Below is a simple, _lightweight_ ngrep solution. RE means a regular expression. This only saves packets with the RE you specify and does not save full packets, only the HTTP headers. 1024 is an arbitrary size to get all HTTP headers; adjust to taste. tcpdump is there only because ngrep does not work well with PPPoE. If you don't use PPPoE you don't need to include tcpdump.

     case $# in
     1)
     # capture HTTP headers to pcap file
     tcpdump -Ulvvvns1024 -w- tcp 2>/dev/null \
     |ngrep -O$1 -qtWbyline 'GET|POST|HEAD' >/dev/null 
     ;;
     2)
     # search HTTP headers in pcap file
     ngrep -Wbyline -qtI$1 $2
     ;;
     *)
     echo usage: $0 pcap-file \[RE\]
     esac
To dump your results, try

     $0 pcap-file . |less
And here's a little script to make URL's from your pcap file. unvis just decodes URL's from the specs in RFC's 1808 and 1866. It assumes http:// URL's (no ftp://). The awk script ensures all URL's (not just consecutive ones) are unique.

    case $# in
    [12])
    above-script $1 ${2-.} \
    |sed -n '
    /GET/p;
    /Host: /p;
    '  \
    |tr '\012' '\040' \
    |sed 's/GET/\
    &/g' \
    |awk '
    !($0 in a){a[$0];print "http://"$5$2}
    ' \
    |sed '
    s/%25/%/g;
    s/\.\//\//;
    ' \
    |unvis -hH \
    |sed '/^http:[/][/]./!d; 
    s/ /%20/g' \
    ;;
    *)
    echo usage: $0 pcap-file \[RE\] >&2
    esac
It's trivial to dump HTTP. You can feed this to netcat (using sed to modify the HTML to your liking), then open the result in your browser.
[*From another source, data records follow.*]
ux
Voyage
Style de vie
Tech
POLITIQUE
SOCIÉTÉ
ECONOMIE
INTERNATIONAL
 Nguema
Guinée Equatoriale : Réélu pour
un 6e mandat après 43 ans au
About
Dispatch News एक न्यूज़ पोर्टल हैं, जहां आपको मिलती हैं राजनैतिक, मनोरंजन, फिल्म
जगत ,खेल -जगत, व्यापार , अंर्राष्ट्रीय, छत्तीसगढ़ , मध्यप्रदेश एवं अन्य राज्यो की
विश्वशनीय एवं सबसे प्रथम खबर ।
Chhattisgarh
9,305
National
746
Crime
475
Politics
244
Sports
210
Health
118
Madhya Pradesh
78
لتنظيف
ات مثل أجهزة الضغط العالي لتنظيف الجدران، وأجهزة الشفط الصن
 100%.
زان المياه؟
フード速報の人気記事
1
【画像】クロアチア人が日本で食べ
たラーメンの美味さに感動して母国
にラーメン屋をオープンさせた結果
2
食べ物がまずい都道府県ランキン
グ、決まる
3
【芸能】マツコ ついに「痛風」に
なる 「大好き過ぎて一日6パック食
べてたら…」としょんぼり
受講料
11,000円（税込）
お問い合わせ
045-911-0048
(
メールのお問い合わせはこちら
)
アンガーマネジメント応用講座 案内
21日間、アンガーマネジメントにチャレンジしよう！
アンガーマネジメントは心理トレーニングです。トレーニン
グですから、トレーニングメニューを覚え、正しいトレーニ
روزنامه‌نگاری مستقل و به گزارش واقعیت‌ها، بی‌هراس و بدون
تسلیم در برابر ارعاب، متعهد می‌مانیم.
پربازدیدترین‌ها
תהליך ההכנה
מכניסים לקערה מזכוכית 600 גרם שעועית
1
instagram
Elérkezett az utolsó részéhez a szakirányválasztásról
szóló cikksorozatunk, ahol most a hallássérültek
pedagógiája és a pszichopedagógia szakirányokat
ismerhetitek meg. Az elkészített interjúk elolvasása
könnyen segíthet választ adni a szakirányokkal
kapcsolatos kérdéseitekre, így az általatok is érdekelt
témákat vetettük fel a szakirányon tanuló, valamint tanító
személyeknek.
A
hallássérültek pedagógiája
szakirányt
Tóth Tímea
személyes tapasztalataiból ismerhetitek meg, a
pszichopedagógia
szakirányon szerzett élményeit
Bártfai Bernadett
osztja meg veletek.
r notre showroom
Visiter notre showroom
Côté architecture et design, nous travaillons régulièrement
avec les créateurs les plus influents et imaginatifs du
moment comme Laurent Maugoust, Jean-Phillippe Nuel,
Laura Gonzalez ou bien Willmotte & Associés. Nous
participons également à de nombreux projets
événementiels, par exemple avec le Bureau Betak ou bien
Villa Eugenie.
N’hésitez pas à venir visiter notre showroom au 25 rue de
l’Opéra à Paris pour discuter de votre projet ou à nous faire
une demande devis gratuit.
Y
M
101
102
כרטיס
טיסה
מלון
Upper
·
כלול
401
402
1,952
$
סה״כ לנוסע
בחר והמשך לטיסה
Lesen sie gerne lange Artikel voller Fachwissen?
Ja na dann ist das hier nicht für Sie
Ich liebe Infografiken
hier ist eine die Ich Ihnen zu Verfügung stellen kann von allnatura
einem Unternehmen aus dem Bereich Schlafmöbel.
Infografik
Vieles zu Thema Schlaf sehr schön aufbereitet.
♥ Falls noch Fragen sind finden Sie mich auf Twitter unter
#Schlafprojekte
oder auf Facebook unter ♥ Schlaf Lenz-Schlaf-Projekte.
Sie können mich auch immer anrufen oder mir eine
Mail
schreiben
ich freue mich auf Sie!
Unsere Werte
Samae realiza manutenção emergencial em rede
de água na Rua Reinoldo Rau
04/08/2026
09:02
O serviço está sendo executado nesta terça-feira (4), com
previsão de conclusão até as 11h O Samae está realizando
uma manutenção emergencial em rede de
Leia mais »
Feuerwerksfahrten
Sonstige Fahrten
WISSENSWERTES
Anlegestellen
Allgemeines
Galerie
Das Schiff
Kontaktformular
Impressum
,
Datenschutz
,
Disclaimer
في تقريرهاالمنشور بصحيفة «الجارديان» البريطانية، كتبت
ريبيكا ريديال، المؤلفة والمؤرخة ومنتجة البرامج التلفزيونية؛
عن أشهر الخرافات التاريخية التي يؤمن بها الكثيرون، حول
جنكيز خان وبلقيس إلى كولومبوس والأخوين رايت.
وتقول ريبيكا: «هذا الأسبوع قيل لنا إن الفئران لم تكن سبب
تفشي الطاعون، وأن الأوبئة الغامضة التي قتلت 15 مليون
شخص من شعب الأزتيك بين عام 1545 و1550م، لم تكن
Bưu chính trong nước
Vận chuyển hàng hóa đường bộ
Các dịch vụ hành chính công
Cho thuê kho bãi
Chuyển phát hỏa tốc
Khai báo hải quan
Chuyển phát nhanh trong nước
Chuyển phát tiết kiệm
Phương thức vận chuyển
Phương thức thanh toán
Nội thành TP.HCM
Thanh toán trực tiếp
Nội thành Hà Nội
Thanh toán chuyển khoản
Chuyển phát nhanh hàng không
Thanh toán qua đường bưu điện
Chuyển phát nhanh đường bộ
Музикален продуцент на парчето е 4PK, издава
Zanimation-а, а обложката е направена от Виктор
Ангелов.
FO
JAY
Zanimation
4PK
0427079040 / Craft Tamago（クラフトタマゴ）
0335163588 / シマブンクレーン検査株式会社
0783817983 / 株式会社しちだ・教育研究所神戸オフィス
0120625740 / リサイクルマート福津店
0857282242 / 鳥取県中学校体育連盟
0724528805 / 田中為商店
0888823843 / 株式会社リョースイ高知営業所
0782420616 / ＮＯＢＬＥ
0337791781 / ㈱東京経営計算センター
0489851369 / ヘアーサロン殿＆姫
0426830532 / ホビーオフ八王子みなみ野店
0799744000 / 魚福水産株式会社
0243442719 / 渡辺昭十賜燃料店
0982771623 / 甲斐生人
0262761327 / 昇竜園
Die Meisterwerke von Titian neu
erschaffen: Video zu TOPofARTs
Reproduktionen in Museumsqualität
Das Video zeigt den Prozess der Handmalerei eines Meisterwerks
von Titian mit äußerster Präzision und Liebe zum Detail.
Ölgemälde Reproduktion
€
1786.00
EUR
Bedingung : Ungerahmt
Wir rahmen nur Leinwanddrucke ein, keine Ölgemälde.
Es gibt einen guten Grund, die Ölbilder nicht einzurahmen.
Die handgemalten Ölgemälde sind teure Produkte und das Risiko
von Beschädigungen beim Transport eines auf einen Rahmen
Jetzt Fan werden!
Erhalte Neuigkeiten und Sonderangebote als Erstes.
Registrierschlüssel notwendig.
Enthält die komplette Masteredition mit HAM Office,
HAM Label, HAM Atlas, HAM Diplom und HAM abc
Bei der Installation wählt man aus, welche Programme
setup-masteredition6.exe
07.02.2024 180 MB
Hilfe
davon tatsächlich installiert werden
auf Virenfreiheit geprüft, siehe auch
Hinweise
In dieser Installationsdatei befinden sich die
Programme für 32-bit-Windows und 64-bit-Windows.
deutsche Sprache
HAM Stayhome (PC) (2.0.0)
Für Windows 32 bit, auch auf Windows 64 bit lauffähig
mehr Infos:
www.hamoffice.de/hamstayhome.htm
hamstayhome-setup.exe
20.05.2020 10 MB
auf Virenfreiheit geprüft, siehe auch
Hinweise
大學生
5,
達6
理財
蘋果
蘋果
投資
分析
Whatever you are aiming to do (I'm still not exactly sure - can you give an example?), I reckon it can be automated without Python and heaps of libraries.
Wow I thought mitmproxy looked rough until I saw tcpdump/ngrep/awk? They both work of course but neither look especially easy to use.

We've been using http://www.charlesproxy.com/ for years, great tool (cheap albeit not free)

The parent asked for "lightweight". Have you considered the size of the charlesproxy binaries?